DIRECTIONS FOR THIS TASK
Some entries follow. Reproduce exactly the lines starting at the one with "fx_px: 1311" and stopping after the one with "focal_mm: 45".

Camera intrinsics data
------------------------

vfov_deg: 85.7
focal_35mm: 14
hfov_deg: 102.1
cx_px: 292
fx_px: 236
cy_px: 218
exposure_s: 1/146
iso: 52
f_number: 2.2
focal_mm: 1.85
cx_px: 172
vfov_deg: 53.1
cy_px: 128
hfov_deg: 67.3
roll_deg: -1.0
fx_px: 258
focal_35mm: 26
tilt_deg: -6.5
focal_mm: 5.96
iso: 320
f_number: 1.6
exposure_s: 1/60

------------------------

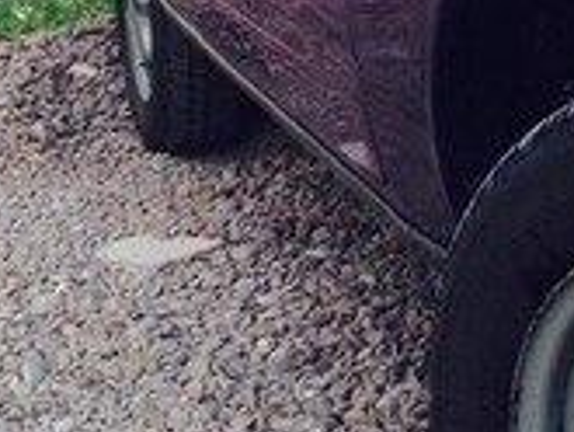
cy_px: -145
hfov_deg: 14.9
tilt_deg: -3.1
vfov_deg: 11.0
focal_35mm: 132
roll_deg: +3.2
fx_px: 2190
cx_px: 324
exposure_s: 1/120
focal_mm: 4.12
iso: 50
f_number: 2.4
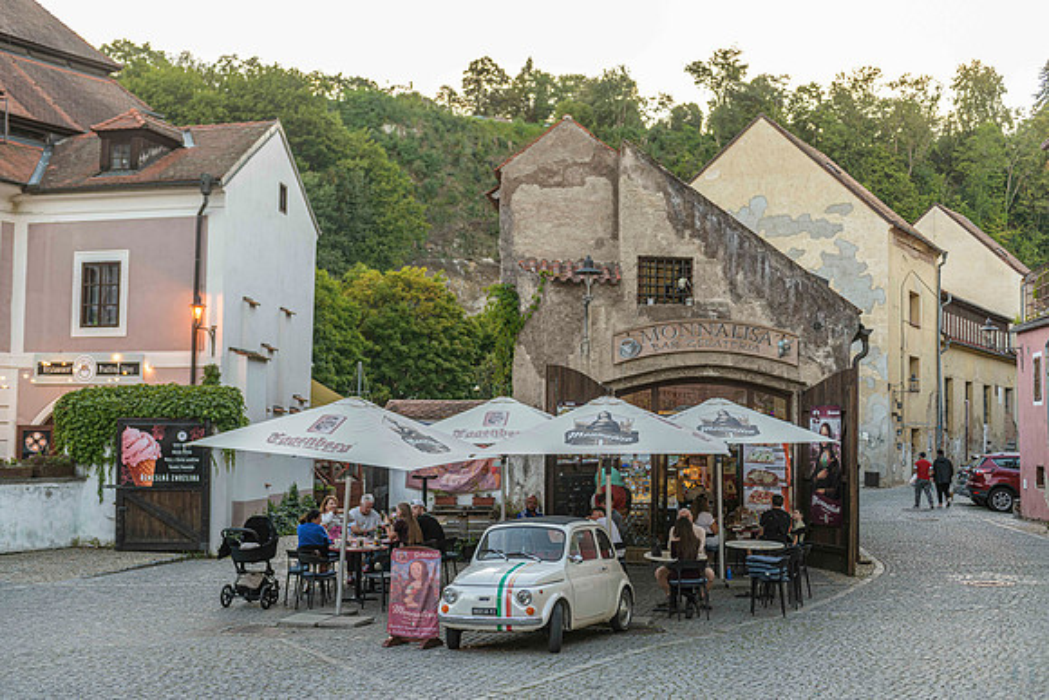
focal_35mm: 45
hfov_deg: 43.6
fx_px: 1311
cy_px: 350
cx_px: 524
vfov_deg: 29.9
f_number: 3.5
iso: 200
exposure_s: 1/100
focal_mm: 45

------------------------

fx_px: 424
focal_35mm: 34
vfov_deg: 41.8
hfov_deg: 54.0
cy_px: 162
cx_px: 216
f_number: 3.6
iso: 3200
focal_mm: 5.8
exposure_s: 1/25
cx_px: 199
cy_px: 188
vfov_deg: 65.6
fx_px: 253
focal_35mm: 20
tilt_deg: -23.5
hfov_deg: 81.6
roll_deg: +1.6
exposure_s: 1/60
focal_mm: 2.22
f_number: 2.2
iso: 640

------------------------

RESPONSE
fx_px: 1311
cy_px: 350
cx_px: 524
vfov_deg: 29.9
f_number: 3.5
iso: 200
exposure_s: 1/100
focal_mm: 45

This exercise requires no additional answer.